Your goal:
Omitting all images, transcribe the listing word for word.

Provided material:
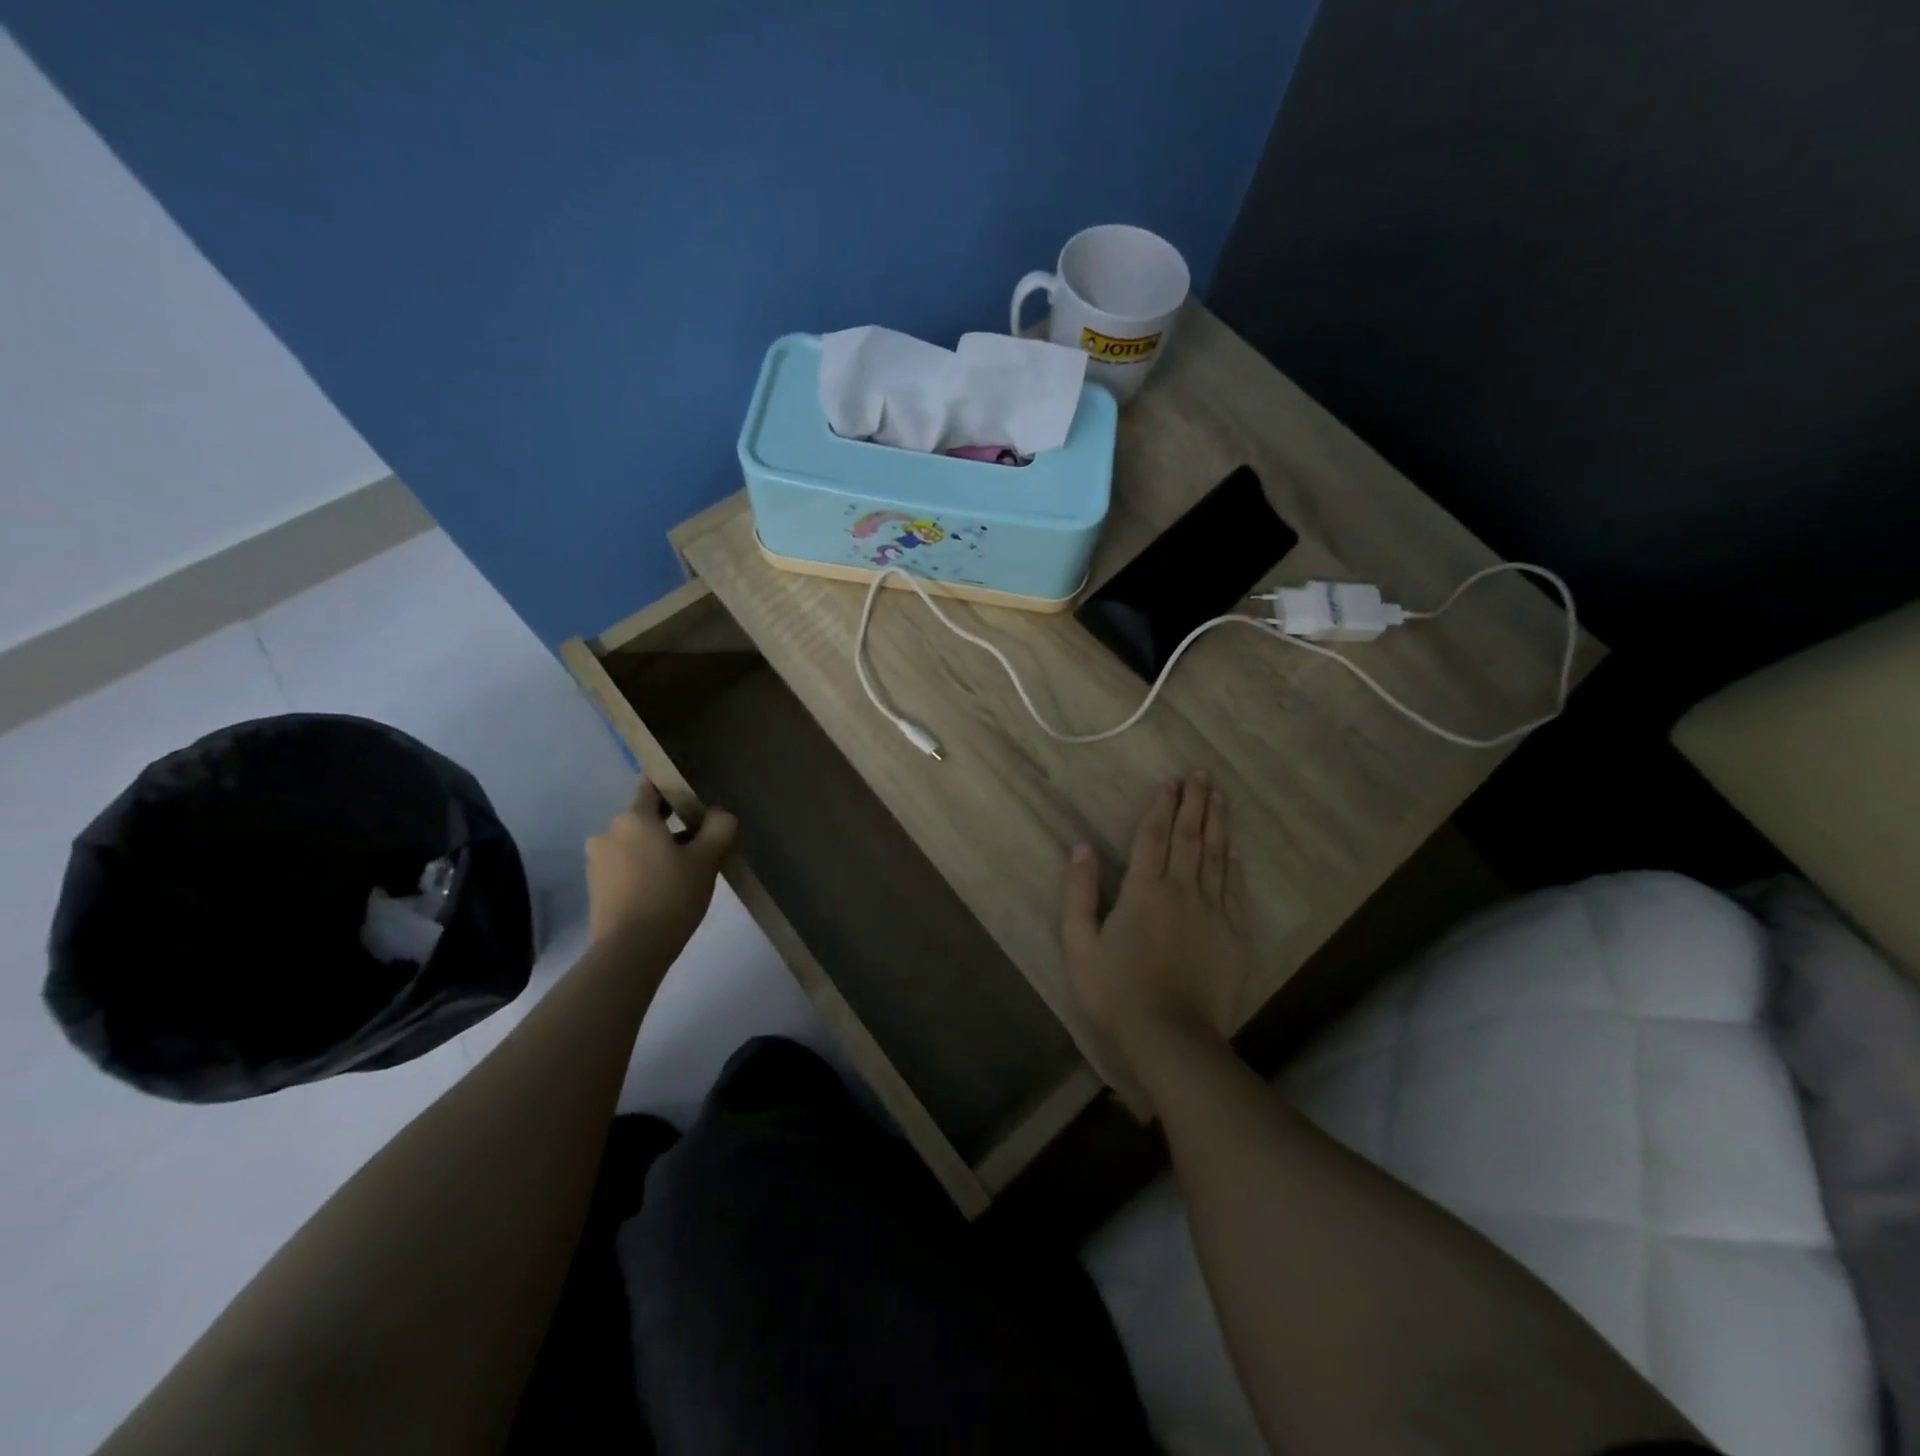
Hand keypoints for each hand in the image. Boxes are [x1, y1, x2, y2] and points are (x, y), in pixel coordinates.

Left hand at [587, 779, 737, 953]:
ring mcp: (598, 862)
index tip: (694, 795)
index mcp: (634, 818)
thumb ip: (719, 828)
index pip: (651, 785)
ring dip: (657, 850)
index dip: (673, 785)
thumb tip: (720, 814)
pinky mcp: (596, 888)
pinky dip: (643, 870)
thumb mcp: (707, 859)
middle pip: (645, 818)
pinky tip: (664, 890)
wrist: (630, 951)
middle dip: (671, 824)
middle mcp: (609, 832)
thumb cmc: (671, 895)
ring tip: (684, 871)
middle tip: (700, 841)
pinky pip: (625, 867)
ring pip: (635, 844)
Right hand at [1060, 772, 1250, 1078]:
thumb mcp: (1079, 944)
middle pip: (1190, 837)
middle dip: (1195, 803)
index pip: (1153, 837)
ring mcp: (1213, 912)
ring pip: (1217, 857)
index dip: (1161, 806)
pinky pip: (1235, 890)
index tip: (1170, 781)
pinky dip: (1234, 865)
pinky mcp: (1234, 936)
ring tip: (1220, 796)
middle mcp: (1183, 890)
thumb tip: (1081, 848)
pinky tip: (1235, 850)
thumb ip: (1078, 892)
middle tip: (1201, 774)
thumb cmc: (1116, 991)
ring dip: (1218, 823)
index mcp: (1144, 890)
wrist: (1172, 1037)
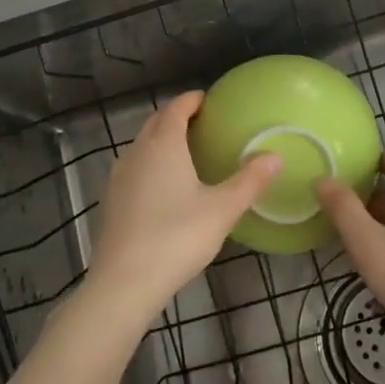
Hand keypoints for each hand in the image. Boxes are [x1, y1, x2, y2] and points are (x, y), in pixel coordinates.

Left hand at [84, 91, 279, 325]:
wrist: (124, 283)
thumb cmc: (177, 238)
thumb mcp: (222, 210)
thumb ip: (249, 181)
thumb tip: (274, 155)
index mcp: (163, 145)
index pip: (176, 108)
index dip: (192, 100)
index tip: (209, 101)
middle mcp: (136, 152)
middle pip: (155, 123)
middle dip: (176, 117)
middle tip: (202, 124)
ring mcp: (118, 177)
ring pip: (141, 146)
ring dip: (161, 141)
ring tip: (186, 154)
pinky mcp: (110, 200)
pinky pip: (133, 168)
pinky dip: (149, 164)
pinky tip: (164, 187)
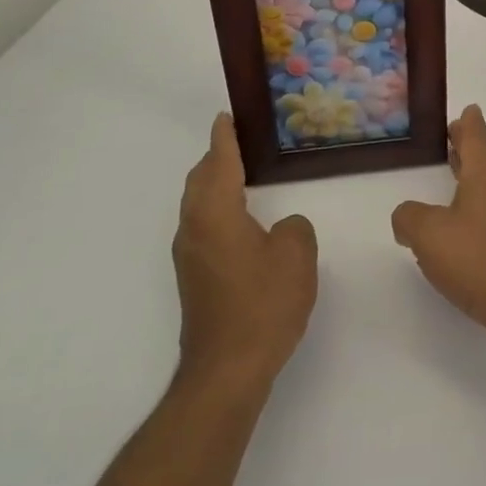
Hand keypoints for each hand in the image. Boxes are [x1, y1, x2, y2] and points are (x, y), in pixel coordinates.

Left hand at [173, 113, 318, 390]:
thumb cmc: (263, 304)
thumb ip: (294, 228)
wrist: (227, 368)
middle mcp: (194, 228)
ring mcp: (190, 255)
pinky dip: (218, 208)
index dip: (224, 138)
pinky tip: (241, 220)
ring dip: (215, 184)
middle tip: (240, 142)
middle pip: (200, 180)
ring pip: (198, 204)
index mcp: (215, 213)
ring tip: (242, 174)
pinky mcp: (194, 277)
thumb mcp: (296, 256)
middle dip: (216, 158)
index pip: (219, 162)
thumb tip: (282, 227)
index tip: (226, 116)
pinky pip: (203, 226)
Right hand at [391, 104, 485, 363]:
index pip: (477, 138)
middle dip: (468, 149)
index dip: (469, 124)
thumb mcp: (428, 233)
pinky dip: (474, 211)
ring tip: (452, 178)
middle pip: (485, 161)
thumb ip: (409, 217)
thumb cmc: (477, 257)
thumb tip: (407, 217)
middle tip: (454, 135)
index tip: (468, 109)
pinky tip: (459, 229)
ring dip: (471, 181)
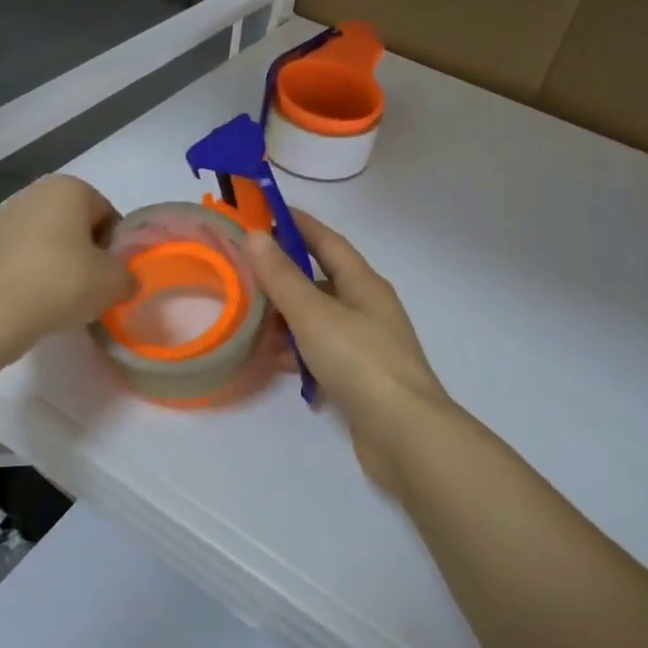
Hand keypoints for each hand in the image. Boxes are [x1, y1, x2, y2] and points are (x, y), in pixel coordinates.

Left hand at [0, 175, 134, 360]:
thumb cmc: (61, 283)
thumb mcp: (114, 283)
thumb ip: (128, 276)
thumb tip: (122, 281)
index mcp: (69, 188)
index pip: (108, 216)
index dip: (115, 248)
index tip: (110, 277)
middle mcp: (35, 192)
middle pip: (76, 225)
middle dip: (86, 253)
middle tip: (90, 288)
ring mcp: (4, 216)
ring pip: (48, 240)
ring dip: (59, 263)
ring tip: (61, 298)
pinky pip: (23, 256)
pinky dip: (33, 273)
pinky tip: (35, 300)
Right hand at [245, 214, 453, 500]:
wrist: (404, 435)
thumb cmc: (361, 362)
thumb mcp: (315, 315)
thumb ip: (283, 277)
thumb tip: (255, 235)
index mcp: (364, 284)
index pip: (327, 241)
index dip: (298, 224)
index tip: (264, 212)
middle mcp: (367, 308)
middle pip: (320, 280)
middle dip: (283, 275)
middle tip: (243, 271)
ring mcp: (365, 344)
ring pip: (317, 319)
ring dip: (286, 316)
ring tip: (247, 318)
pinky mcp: (359, 377)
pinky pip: (320, 352)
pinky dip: (296, 351)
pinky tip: (271, 360)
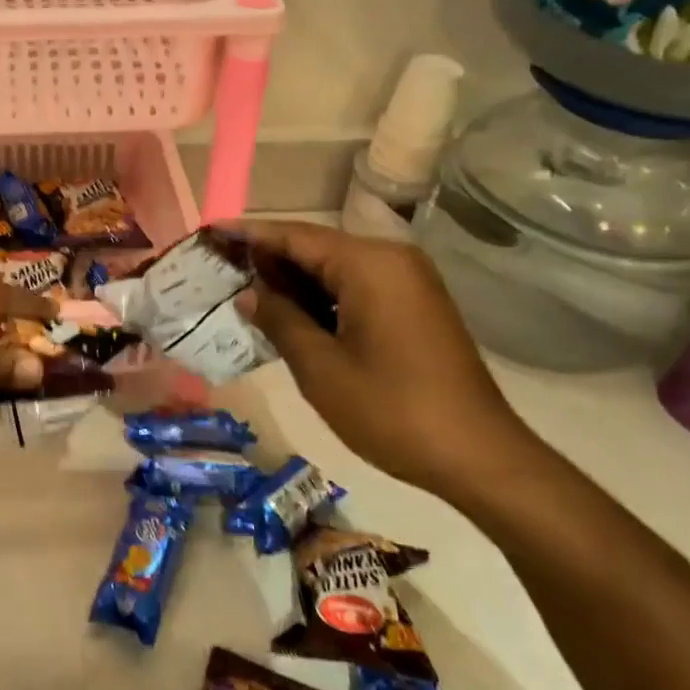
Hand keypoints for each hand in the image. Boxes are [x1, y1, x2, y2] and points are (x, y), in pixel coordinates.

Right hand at [234, 220, 542, 500]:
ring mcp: (408, 282)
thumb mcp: (321, 368)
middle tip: (219, 267)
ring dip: (293, 280)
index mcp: (369, 265)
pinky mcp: (414, 305)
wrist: (479, 457)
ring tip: (245, 290)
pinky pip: (356, 287)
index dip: (248, 234)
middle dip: (268, 258)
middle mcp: (391, 259)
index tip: (209, 232)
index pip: (295, 236)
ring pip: (335, 268)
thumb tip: (248, 293)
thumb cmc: (393, 411)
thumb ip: (280, 319)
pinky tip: (290, 314)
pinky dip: (321, 296)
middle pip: (315, 247)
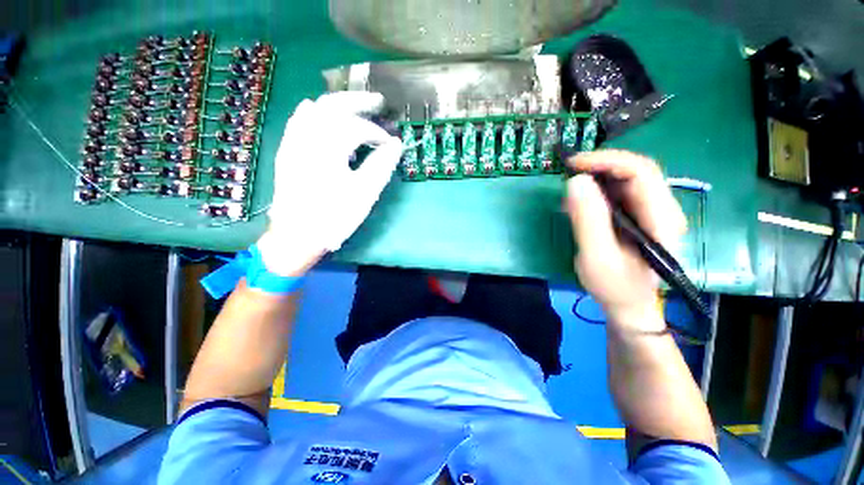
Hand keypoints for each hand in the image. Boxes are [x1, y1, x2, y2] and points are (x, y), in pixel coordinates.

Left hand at [257, 92, 402, 276]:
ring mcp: (293, 142)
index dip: (377, 133)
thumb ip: (381, 165)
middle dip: (357, 101)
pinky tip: (318, 113)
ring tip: (355, 109)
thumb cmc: (334, 217)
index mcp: (328, 147)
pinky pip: (298, 121)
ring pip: (314, 110)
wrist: (296, 236)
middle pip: (333, 105)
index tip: (390, 145)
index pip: (357, 128)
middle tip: (378, 101)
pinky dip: (313, 113)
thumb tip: (396, 145)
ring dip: (337, 105)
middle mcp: (307, 137)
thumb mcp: (364, 193)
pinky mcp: (287, 152)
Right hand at [565, 150, 686, 332]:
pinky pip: (619, 194)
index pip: (640, 171)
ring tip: (571, 190)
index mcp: (661, 217)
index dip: (606, 160)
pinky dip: (597, 191)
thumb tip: (575, 181)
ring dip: (597, 177)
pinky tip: (581, 202)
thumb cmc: (615, 287)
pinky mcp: (638, 217)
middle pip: (635, 171)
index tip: (573, 164)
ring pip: (626, 180)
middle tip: (568, 172)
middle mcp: (662, 208)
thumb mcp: (596, 256)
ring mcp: (652, 212)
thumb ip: (588, 219)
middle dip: (600, 166)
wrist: (630, 307)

Result:
Hand keypoints for each hand in the image. Boxes are [x1, y1, x2, y2] and points are (x, y), in pixel coordinates.

Left hand at [587, 779, 737, 953]:
ring mcp: (598, 862)
index tip: (694, 795)
index mcp: (634, 818)
thumb ip: (719, 828)
index pip: (651, 785)
ring dip: (657, 850)
index dip: (673, 785)
thumb tip: (720, 814)
pinky mcp: (596, 888)
pinky dip: (643, 870)
thumb mcp: (707, 859)
middle pip: (645, 818)
pinky tip: (664, 890)
wrist: (630, 951)
middle dip: (671, 824)
middle mcp: (609, 832)
thumb cmc: (671, 895)
ring tip: (684, 871)
middle tip: (700, 841)
pinky pip: (625, 867)
ring pip: (635, 844)
Right hand at [1060, 772, 1250, 1078]:
thumb mcp: (1079, 944)
middle pip: (1190, 837)
middle dip: (1195, 803)
index pip: (1153, 837)
ring mcp: (1213, 912)
ring pip: (1217, 857)
index dip: (1161, 806)
pinky pip: (1235, 890)
index tip: (1170, 781)
pinky dip: (1234, 865)
pinky mcp: (1234, 936)
ring tip: (1220, 796)
middle mcp: (1183, 890)
thumb tip: (1081, 848)
pinky tip: (1235, 850)
thumb ip: (1078, 892)
middle tip: (1201, 774)
thumb cmc: (1116, 991)
ring dip: (1218, 823)
index mcp: (1144, 890)
wrist: (1172, 1037)
Hand keypoints for each hand in the image. Boxes are [x1, y1, x2, y2] and points are (x, y), in pixel coordinates.

Left hand at [84, 91, 279, 325]:
wrist: (124, 283)
thumb cmc: (177, 238)
thumb mcp: (222, 210)
thumb ip: (249, 181)
thumb tip: (274, 155)
index mcp: (163, 145)
index pip: (176, 108)
index dip: (192, 100)
index tip: (209, 101)
middle mcp: (136, 152)
middle pip: (155, 123)
middle dip: (176, 117)
middle tip: (202, 124)
ring mcp: (118, 177)
ring pip: (141, 146)
ring dip: (161, 141)
ring tip: (186, 154)
pinky mcp: (110, 200)
pinky pip: (133, 168)
pinky dip: (149, 164)
pinky tip: (164, 187)
Hand keypoints for each hand in the image. Boxes are [x1, y1, x2, y2] and points are (x, y), in pixel coordinates.

Left hand at [173, 113, 318, 390]:
thumb cmc: (263, 304)
thumb ip: (294, 228)
wrist: (227, 368)
middle mcp: (194, 228)
ring mcp: (190, 255)
pinky dip: (218, 208)
index dip: (224, 138)
pinky tip: (241, 220)
ring dip: (215, 184)
middle tip: (240, 142)
middle pip: (200, 180)
ring pip: (198, 204)
index mcp: (215, 213)
ring tip: (242, 174)
pinky mcp: (194, 277)
thumb mcp: (296, 256)
middle dip: (216, 158)
index pip: (219, 162)
thumb tip: (282, 227)
index tip: (226, 116)
pinky pip: (203, 226)
Right hand at [391, 104, 485, 363]:
index pip: (477, 138)
middle dip: (468, 149)
index dip: (469, 124)
thumb mcp: (428, 233)
pinky dip: (474, 211)
ring tip: (452, 178)
middle pip: (485, 161)
thumb ip: (409, 217)
thumb cmc: (477, 257)
thumb tip: (407, 217)
middle tip: (454, 135)
index tip: (468, 109)
pinky tip: (459, 229)
ring dip: (471, 181)
Hand keypoints for each hand in the image. Boxes are [x1, y1, x2, y2] and points are (x, y), in pixel coordinates.

Left hand at [0, 175, 134, 360]:
thumb cmc: (61, 283)
thumb mcp: (114, 283)
thumb ip: (128, 276)
thumb tip: (122, 281)
index mcp: (69, 188)
index pip: (108, 216)
index dip: (115, 248)
index tip: (110, 277)
middle mcp: (35, 192)
middle pip: (76, 225)
middle dip: (86, 253)
middle tip: (90, 288)
ring mcp: (4, 216)
ring pip: (48, 240)
ring dip: (59, 263)
ring tip: (61, 298)
pinky pip: (23, 256)
pinky dip: (33, 273)
pinky tip: (35, 300)
Right hand at [245, 214, 453, 500]:
wrist: (404, 435)
thumb cmc: (361, 362)
thumb mcp: (315, 315)
thumb ip: (283, 277)
thumb tip: (255, 235)
index mcp: (364, 284)
index pip: (327, 241)
index dip: (298, 224)
index tip: (264, 212)
middle mcp: (367, 308)
middle pip: (320, 280)
middle dip: (283, 275)
middle tip: (243, 271)
ring mcp: (365, 344)
ring pip: (317, 319)
ring dip: (286, 316)
ring tip: (247, 318)
pinky mcp: (359, 377)
pinky pip: (320, 352)
pinky dip: (296, 351)
pinky tip: (271, 360)
Hand keypoints for each hand in the image. Boxes are [x1, y1, x2, y2] and points are (x, y), in pixel coordinates.

Right hand at [234, 220, 542, 500]:
ring mcp: (408, 282)
thumb mcp: (321, 368)
middle tip: (219, 267)
ring dip: (293, 280)
index mcp: (369, 265)
pinky mcp: (414, 305)
wrist: (479, 457)
ring tip: (245, 290)
pinky pip: (356, 287)
index dip: (248, 234)
middle dip: (268, 258)
middle mcp: (391, 259)
index tip: (209, 232)
index pip: (295, 236)
ring pip: (335, 268)
thumb tip: (248, 293)
thumb cmc: (393, 411)
thumb ip: (280, 319)
pinky tip: (290, 314)
pinky dip: (321, 296)
middle pip: (315, 247)
Hand keypoints for each hand in the image. Boxes are [x1, y1, x2, y2] and points are (x, y), in pixel coordinates.

Left hand at [257, 92, 402, 276]:
ring mcp: (293, 142)
index dip: (377, 133)
thumb ip: (381, 165)
middle dip: (357, 101)
pinky tip: (318, 113)
ring tip: (355, 109)
thumb cmc: (334, 217)
index mcp: (328, 147)
pinky pip: (298, 121)
ring pip: (314, 110)
wrist: (296, 236)
middle pip: (333, 105)
index tip: (390, 145)
index pip: (357, 128)
middle tip: (378, 101)
pinky dip: (313, 113)
thumb tip: (396, 145)
ring dip: (337, 105)
middle mcp: (307, 137)
thumb mcp: (364, 193)
pinky mcp: (287, 152)
Right hand at [565, 150, 686, 332]:
pinky pip: (619, 194)
index pip: (640, 171)
ring tip: (571, 190)
index mcp: (661, 217)
index dip: (606, 160)
pinky dip: (597, 191)
thumb tip: (575, 181)
ring dip: (597, 177)
pinky tip: (581, 202)
thumb cmc: (615, 287)
pinky mcp: (638, 217)
middle pip: (635, 171)
index tip: (573, 164)
ring pip: (626, 180)
middle tip: (568, 172)
middle mcp: (662, 208)
thumb mcp: (596, 256)
ring mcp: (652, 212)
thumb ip: (588, 219)
middle dip: (600, 166)
wrist: (630, 307)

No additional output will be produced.